The Group reports completion of development work on hardware and Internet of Things device firmware for lighting control during Q4 2016 which will reduce R&D expenditure by approximately £150k/pa from Q1 2017. R&D focus is now on platform and cloud software development for the halcyon™ platform and halcyon cloudBMS™.   The strategic focus for 2017 is further development of halcyon™ towards roll-out stage and completion of the Group’s transition into becoming a designer and manufacturer of intelligent lighting and building control solutions.

PhotonStar expects to release its full year results for the year ended 31 December 2016 before the end of May 2017.

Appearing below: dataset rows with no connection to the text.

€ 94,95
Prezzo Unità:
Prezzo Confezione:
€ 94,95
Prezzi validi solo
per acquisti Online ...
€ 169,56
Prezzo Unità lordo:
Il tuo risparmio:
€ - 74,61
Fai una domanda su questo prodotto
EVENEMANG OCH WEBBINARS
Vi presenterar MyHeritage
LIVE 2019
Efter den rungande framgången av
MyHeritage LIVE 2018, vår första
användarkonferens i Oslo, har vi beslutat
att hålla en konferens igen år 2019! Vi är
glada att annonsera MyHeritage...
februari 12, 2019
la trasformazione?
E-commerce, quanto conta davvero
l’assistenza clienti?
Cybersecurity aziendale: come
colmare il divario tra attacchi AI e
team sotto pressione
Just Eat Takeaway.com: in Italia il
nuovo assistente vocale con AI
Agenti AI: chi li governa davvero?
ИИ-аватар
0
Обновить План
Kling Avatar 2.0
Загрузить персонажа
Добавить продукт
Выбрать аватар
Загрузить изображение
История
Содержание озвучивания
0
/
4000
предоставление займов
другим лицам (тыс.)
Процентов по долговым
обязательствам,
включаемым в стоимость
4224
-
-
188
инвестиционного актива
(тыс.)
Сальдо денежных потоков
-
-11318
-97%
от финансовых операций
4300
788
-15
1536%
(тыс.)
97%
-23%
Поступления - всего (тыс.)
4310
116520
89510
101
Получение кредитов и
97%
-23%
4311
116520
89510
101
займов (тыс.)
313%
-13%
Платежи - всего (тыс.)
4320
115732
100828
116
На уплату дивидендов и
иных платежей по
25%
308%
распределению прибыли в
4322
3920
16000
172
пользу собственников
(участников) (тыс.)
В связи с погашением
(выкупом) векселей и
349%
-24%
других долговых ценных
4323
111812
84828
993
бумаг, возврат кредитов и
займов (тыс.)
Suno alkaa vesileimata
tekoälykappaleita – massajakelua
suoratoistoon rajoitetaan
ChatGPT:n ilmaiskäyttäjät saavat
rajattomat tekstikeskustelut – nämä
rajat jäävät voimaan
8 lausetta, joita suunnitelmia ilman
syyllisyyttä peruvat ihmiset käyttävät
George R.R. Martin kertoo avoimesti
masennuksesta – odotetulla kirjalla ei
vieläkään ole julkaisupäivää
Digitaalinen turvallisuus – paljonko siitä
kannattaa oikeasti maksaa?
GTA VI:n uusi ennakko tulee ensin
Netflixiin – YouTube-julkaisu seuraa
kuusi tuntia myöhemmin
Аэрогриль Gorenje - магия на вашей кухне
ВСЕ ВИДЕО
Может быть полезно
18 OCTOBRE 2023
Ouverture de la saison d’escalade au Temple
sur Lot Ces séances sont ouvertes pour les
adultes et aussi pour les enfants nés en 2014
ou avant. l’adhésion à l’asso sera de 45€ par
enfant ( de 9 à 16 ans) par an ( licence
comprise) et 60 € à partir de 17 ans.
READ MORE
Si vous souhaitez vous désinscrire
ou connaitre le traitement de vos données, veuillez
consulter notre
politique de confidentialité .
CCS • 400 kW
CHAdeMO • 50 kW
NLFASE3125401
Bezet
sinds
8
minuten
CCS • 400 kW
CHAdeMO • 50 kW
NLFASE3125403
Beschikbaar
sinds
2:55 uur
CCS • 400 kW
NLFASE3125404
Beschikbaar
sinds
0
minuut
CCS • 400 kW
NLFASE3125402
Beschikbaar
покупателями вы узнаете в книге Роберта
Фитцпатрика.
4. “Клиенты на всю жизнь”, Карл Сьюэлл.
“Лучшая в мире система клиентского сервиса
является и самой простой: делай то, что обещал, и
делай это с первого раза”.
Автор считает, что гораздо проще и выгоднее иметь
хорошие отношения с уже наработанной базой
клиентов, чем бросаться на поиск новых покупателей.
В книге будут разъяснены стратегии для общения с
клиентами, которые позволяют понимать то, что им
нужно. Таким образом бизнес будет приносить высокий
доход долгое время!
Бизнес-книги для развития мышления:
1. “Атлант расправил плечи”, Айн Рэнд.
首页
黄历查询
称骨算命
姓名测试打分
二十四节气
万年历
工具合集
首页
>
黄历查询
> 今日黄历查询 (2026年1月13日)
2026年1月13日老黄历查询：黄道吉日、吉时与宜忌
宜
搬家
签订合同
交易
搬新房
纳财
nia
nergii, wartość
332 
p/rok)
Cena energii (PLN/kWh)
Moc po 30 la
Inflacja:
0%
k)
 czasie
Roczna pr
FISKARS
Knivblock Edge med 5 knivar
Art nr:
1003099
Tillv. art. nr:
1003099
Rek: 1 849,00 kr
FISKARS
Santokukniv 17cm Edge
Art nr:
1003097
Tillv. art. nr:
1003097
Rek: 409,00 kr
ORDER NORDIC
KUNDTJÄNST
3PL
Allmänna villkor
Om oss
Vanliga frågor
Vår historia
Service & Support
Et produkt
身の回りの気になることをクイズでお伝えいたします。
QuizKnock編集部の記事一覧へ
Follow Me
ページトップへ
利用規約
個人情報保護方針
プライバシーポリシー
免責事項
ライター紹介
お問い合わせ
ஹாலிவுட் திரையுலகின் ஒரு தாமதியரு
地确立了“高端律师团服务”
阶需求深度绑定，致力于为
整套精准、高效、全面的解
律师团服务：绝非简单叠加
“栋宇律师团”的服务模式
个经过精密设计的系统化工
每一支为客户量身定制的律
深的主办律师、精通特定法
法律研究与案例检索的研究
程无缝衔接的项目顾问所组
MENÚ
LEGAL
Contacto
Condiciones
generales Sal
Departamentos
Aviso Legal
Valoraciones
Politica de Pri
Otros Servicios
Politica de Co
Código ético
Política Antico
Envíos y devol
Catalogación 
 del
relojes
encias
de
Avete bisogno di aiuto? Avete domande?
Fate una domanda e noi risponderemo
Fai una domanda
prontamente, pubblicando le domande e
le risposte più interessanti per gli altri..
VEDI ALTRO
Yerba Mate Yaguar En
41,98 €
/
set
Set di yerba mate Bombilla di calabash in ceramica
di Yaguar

NORTHLAND CAPITAL PARTNERS VIEW: Projected FY16 revenue at £5.4m compared to our estimate of £6.05m, with the EBITDA loss at £(0.6)m compared to our £(0.3)m outlook.  Pressure on traditional lighting operations (an estimated 58% of our 2016 projections) is not a surprise and underlines the importance of PhotonStar’s emphasis on IoT and intelligent building systems, as attested by its collaboration with IBM and halcyon™ systems development.  We estimated a £0.75m revenue contribution from halcyon™ in FY16; PhotonStar reports a revenue contribution of £0.5m.  The Group made significant cost savings in 2016, ahead of our outlook (£3.28m) which establishes a sound platform for 2017.  We will review estimates in the light of this update but see no deviation from PhotonStar’s stated strategy of halcyon™ systems development.